EXERCISE INSTRUCTIONS: Substitute "highest" for "greatest" in the records below and reproduce them with nothing else changed. Leave the pictures out of your copy.

(Short-answer chart tasks)
= = =

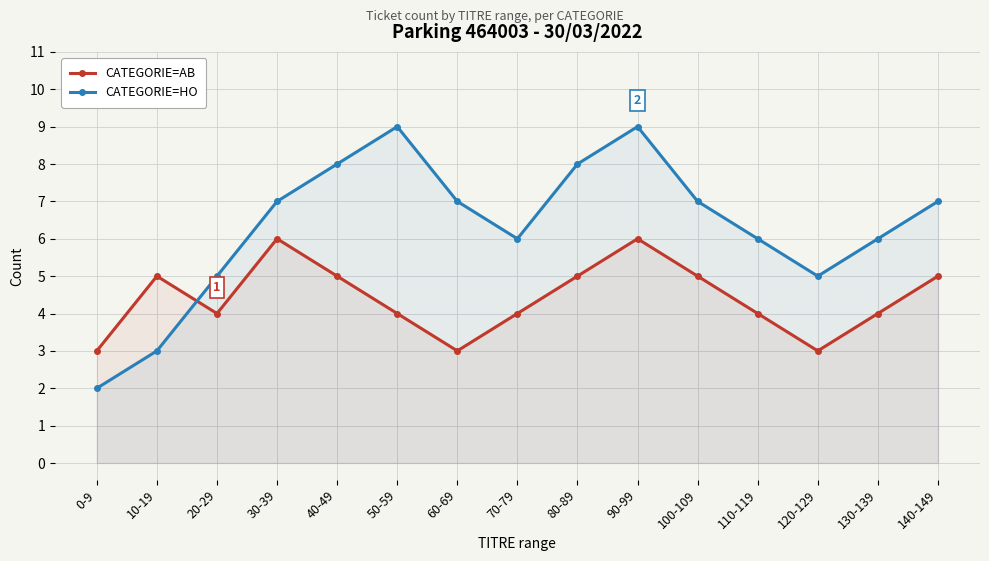

What is the label of the 2nd point from the left?

10-19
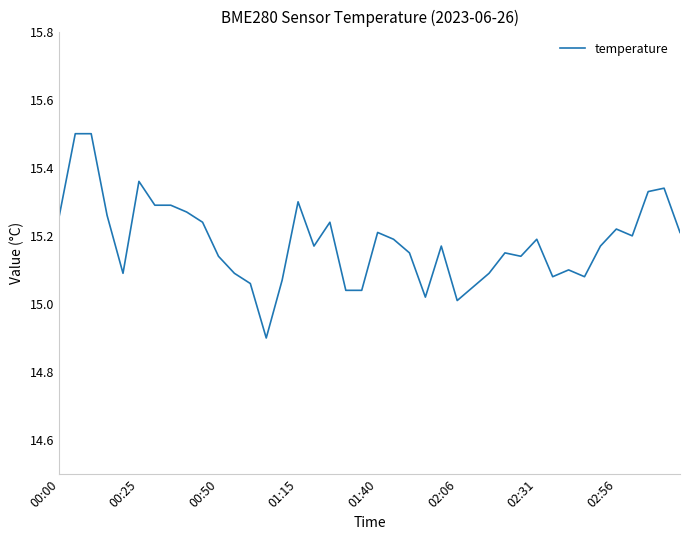

What is the difference between the maximum and minimum values?

0.6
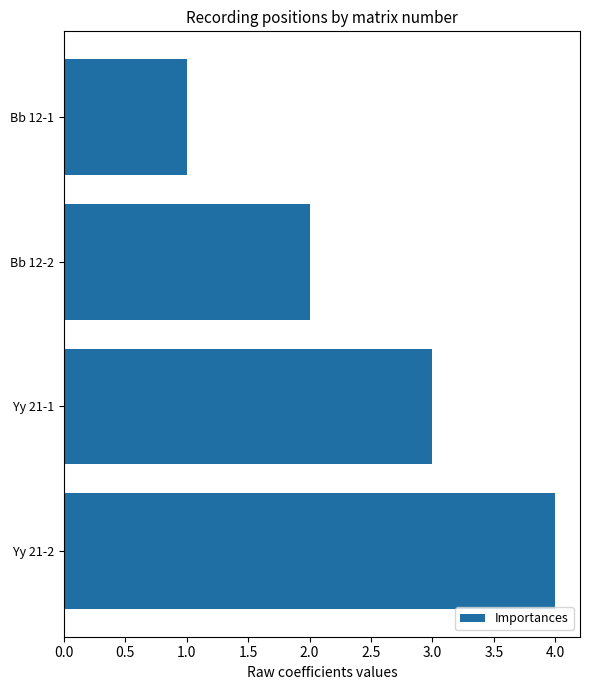

What is the greatest value displayed?

4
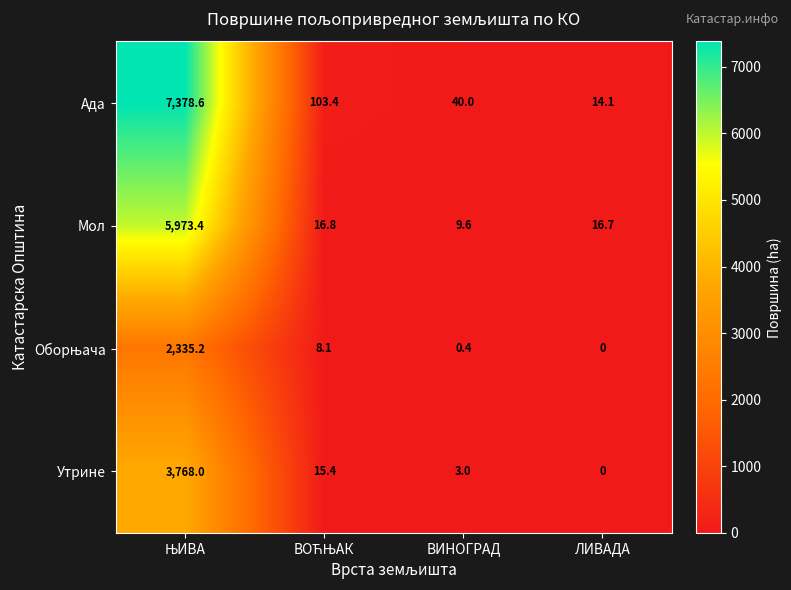

True or false: Мол has a value of 15.9 at ВИНОГРАД.

False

= = =

WRITTEN ANSWER:
What is the label of the 2nd point from the left?

10-19

What is the difference between the maximum and minimum values?

0.6

What is the highest value displayed?

4

True or false: Мол has a value of 15.9 at ВИНОГРАД.

False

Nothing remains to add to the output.